Determine how many lines of the listing below include the string "Positive". Output the number and nothing more.

▶ Exercise inputs:
::::
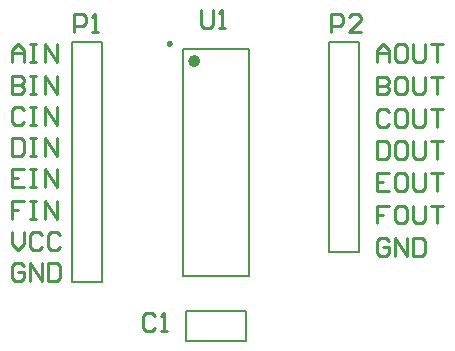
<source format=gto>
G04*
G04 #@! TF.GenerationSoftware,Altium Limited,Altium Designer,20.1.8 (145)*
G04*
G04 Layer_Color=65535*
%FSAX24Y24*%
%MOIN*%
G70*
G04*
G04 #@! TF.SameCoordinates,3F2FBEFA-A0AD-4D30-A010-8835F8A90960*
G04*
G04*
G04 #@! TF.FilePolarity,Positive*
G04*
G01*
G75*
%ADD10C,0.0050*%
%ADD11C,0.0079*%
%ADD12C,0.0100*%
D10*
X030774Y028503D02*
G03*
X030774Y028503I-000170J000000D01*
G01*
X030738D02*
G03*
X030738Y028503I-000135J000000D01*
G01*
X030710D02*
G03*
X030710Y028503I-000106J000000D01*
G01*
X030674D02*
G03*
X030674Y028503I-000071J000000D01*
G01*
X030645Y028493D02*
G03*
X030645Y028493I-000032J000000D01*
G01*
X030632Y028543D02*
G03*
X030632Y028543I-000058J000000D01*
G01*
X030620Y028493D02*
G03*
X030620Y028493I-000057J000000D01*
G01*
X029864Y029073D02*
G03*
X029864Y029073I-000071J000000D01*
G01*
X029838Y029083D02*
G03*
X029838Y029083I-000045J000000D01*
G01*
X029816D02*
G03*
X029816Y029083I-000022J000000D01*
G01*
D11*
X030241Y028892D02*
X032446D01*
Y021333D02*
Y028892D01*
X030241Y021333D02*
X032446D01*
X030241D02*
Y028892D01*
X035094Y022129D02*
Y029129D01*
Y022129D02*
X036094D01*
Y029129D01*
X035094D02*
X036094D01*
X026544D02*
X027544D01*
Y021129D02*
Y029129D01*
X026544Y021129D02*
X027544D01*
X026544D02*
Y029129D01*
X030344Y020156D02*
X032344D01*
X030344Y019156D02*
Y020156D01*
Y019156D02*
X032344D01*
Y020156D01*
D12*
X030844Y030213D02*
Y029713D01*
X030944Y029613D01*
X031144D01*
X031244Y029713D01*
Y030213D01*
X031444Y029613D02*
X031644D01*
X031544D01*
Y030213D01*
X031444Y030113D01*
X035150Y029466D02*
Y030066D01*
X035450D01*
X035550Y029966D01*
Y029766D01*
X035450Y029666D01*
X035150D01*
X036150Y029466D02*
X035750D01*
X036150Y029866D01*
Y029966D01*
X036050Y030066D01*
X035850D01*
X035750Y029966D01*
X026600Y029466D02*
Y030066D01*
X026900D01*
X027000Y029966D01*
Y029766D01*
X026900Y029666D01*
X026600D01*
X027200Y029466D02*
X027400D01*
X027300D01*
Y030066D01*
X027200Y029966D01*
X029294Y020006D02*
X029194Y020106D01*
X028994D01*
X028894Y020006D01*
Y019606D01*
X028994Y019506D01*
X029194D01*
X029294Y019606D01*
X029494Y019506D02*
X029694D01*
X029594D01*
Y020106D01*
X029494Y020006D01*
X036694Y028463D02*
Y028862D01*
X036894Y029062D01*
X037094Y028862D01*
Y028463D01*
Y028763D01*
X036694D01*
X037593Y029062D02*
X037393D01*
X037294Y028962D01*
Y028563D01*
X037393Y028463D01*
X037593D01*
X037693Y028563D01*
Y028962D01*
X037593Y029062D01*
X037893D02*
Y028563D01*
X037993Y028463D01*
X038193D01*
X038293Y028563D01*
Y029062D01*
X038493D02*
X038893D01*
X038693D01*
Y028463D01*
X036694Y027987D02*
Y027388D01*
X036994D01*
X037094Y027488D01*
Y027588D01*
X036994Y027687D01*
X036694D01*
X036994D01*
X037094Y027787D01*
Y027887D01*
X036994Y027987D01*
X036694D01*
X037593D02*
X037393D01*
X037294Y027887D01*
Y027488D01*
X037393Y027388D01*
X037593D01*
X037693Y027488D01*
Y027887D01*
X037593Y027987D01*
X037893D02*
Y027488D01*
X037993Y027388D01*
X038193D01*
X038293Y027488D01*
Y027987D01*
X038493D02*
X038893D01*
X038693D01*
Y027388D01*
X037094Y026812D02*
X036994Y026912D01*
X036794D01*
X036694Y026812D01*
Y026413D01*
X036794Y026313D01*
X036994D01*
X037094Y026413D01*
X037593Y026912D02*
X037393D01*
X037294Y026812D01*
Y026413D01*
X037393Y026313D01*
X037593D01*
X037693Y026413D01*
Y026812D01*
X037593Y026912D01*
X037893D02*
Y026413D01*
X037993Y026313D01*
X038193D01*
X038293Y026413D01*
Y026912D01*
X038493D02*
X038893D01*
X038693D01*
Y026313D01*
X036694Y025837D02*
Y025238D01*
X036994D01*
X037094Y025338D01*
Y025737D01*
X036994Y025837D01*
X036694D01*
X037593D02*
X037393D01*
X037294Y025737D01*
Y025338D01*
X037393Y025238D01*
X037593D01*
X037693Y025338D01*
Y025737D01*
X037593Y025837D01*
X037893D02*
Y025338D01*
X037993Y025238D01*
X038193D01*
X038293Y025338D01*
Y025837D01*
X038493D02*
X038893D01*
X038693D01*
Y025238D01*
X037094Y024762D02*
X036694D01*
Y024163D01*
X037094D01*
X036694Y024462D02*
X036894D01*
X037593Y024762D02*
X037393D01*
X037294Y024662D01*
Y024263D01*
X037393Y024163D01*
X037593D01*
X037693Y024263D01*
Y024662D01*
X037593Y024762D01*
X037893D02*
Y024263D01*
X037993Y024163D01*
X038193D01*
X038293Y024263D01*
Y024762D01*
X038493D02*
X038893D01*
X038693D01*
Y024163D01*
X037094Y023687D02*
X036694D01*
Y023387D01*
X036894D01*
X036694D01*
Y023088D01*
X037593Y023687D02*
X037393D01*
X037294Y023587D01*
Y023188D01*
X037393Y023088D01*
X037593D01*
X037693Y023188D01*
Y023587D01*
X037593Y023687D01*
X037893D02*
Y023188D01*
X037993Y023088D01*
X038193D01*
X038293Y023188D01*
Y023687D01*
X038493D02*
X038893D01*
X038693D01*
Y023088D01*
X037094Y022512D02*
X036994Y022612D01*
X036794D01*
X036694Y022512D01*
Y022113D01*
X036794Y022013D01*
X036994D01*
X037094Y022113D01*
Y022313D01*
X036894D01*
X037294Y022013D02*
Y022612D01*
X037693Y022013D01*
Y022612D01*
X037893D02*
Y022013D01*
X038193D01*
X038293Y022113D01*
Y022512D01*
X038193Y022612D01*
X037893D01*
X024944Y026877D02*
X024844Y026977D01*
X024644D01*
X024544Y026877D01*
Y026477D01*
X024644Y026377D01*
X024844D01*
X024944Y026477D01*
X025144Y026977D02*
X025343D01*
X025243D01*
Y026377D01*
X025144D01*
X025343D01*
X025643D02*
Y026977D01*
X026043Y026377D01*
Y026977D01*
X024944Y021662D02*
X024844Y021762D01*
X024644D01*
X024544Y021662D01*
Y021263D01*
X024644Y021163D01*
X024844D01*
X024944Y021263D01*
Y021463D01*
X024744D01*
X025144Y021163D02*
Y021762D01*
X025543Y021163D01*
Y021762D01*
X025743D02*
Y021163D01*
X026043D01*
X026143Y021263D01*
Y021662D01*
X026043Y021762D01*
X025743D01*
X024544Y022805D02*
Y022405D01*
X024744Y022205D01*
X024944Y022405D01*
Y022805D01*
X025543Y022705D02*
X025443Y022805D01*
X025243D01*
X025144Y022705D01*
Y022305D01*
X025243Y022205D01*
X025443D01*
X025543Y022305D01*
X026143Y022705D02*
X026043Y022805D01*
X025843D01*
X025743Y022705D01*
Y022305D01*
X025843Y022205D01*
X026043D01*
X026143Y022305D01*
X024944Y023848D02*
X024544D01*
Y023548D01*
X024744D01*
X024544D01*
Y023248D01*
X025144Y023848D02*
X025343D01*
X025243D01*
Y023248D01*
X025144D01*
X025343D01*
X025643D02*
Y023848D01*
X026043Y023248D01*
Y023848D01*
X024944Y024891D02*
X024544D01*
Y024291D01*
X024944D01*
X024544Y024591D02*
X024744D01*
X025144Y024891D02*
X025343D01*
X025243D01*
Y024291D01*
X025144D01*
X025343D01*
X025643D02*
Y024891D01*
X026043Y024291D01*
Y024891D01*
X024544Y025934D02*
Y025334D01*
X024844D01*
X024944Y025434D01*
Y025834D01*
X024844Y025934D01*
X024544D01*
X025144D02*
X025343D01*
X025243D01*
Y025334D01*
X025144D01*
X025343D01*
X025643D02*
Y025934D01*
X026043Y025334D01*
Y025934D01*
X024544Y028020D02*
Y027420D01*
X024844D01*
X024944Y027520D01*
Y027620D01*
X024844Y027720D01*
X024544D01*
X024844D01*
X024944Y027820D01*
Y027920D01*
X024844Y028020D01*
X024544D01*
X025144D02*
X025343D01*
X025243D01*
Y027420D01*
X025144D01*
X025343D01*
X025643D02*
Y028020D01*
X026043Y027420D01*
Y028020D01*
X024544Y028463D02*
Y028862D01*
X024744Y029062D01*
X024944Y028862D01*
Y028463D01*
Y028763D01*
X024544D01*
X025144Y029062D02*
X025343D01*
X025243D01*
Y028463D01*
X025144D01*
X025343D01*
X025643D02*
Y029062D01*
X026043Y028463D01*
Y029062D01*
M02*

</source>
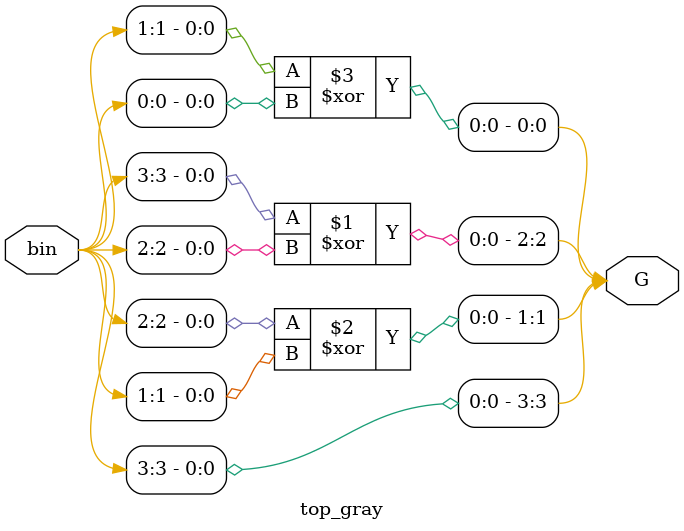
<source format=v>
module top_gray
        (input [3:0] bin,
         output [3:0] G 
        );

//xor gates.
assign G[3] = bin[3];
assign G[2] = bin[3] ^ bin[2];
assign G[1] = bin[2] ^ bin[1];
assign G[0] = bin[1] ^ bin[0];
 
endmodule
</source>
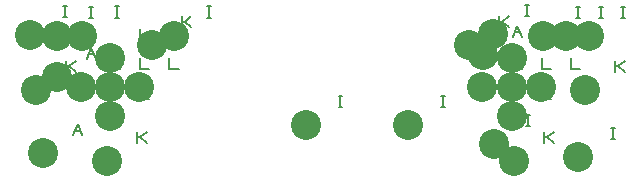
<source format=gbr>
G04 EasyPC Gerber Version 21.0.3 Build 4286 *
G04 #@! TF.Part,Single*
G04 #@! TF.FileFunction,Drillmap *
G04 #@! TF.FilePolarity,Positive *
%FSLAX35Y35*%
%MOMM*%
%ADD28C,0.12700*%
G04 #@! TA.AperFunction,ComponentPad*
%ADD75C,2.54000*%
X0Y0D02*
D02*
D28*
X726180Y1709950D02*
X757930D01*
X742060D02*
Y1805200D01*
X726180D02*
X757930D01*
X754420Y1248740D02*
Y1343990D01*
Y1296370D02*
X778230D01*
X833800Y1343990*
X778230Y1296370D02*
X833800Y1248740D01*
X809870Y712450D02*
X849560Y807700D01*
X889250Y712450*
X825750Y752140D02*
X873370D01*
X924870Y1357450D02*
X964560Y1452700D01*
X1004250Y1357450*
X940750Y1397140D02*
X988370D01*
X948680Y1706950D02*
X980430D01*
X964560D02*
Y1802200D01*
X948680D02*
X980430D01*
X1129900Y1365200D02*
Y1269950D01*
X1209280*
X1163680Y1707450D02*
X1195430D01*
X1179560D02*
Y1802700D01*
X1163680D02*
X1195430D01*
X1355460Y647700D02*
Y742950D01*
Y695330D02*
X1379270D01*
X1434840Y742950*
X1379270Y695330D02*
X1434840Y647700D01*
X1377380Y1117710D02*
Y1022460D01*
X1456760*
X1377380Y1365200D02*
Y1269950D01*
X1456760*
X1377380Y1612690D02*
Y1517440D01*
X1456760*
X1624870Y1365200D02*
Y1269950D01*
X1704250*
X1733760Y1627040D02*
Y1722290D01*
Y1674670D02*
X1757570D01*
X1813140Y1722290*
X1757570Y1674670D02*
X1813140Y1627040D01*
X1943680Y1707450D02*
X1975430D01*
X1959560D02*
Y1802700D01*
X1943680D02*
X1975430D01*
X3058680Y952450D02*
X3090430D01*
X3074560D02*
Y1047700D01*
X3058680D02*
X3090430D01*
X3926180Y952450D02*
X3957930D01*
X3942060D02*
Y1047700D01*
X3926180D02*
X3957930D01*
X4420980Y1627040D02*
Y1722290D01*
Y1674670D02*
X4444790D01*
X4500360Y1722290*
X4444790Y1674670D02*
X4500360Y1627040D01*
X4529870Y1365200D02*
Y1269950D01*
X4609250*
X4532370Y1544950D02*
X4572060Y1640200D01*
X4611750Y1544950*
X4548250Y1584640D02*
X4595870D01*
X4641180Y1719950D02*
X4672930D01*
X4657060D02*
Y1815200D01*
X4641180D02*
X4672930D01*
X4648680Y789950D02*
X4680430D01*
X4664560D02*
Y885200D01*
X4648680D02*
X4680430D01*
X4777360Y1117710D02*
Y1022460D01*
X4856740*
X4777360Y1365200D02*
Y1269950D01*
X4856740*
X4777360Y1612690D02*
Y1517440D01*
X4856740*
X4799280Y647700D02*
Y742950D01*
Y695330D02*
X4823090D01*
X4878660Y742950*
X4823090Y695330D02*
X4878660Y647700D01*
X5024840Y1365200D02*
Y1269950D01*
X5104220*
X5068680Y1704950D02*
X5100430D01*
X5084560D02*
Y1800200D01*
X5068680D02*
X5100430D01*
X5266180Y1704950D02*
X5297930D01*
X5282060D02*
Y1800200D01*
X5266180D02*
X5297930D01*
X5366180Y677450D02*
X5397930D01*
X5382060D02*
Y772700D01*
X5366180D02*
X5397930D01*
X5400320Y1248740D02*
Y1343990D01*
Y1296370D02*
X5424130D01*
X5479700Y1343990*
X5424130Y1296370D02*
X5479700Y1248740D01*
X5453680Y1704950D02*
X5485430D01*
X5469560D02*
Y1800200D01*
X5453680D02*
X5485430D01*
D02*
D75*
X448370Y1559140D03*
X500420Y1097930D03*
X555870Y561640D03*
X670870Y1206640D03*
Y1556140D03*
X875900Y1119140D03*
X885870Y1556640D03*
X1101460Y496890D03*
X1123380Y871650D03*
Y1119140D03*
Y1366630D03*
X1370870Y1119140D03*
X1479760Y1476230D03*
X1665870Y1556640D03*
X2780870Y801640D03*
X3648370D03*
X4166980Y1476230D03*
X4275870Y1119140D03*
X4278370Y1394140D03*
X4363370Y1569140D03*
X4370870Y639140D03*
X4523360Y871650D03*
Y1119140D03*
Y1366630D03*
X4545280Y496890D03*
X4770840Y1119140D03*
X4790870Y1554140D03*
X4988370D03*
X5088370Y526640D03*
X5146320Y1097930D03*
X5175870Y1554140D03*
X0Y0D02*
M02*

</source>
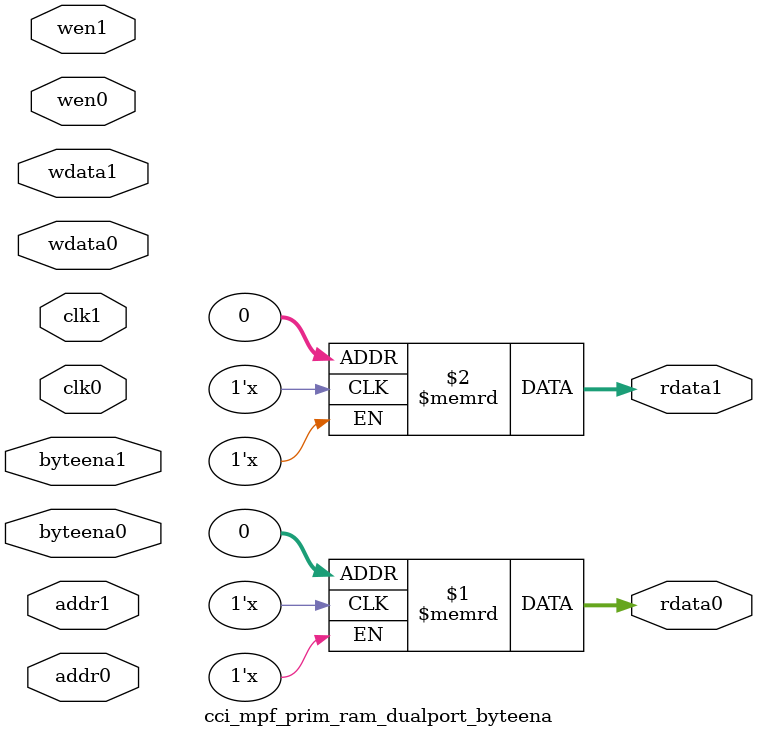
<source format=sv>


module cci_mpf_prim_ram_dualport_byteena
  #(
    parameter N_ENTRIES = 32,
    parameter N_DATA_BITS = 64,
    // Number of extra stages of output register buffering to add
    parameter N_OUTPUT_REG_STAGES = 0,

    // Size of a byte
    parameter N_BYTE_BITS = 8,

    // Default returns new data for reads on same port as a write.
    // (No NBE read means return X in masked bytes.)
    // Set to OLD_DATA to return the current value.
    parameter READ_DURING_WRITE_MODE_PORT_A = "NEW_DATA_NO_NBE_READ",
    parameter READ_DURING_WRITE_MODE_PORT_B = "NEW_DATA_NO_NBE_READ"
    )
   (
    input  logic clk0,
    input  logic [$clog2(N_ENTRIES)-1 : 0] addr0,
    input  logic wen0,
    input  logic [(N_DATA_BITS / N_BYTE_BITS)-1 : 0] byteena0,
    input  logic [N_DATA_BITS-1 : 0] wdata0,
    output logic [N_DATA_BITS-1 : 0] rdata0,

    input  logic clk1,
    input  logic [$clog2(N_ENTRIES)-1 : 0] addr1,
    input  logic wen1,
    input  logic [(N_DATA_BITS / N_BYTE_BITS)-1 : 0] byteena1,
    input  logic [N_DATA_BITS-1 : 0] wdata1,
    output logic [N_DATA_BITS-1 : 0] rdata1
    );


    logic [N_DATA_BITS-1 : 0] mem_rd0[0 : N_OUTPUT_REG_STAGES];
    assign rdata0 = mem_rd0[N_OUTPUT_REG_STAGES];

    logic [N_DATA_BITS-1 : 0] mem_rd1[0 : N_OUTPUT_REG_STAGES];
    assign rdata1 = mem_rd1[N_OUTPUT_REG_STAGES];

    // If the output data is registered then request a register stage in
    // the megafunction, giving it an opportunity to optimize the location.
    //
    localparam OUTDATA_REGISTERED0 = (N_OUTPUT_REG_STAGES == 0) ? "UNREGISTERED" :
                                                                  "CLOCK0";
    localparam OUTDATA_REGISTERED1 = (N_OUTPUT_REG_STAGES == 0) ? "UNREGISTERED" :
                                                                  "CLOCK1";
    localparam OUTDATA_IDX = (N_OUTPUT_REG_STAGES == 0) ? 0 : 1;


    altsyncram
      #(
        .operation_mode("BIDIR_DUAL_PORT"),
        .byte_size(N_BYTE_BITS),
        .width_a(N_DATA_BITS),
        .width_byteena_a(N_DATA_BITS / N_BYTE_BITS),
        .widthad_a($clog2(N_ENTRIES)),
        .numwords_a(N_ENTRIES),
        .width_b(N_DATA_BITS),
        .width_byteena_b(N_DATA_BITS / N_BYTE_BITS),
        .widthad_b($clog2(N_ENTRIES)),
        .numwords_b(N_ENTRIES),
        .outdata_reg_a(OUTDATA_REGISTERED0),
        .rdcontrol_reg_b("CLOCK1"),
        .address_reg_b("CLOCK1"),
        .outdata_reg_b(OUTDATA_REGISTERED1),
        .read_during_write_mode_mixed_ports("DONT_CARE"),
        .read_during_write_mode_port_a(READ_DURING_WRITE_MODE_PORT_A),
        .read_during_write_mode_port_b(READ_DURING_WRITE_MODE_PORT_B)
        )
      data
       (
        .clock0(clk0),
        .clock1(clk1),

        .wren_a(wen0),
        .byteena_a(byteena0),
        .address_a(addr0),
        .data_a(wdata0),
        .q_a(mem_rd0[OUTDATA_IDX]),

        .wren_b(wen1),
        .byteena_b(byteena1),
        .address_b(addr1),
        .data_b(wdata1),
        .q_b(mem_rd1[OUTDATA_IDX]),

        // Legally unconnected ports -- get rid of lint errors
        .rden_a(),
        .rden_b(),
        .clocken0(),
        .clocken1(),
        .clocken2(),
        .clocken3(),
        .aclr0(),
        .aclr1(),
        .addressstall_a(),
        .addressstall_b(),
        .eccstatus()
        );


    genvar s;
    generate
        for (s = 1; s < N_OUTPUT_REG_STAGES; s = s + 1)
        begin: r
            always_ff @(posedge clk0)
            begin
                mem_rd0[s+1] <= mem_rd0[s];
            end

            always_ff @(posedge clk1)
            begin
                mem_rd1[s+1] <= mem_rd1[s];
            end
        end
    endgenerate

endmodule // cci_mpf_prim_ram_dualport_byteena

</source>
::::
▶ Solution for this problem:
2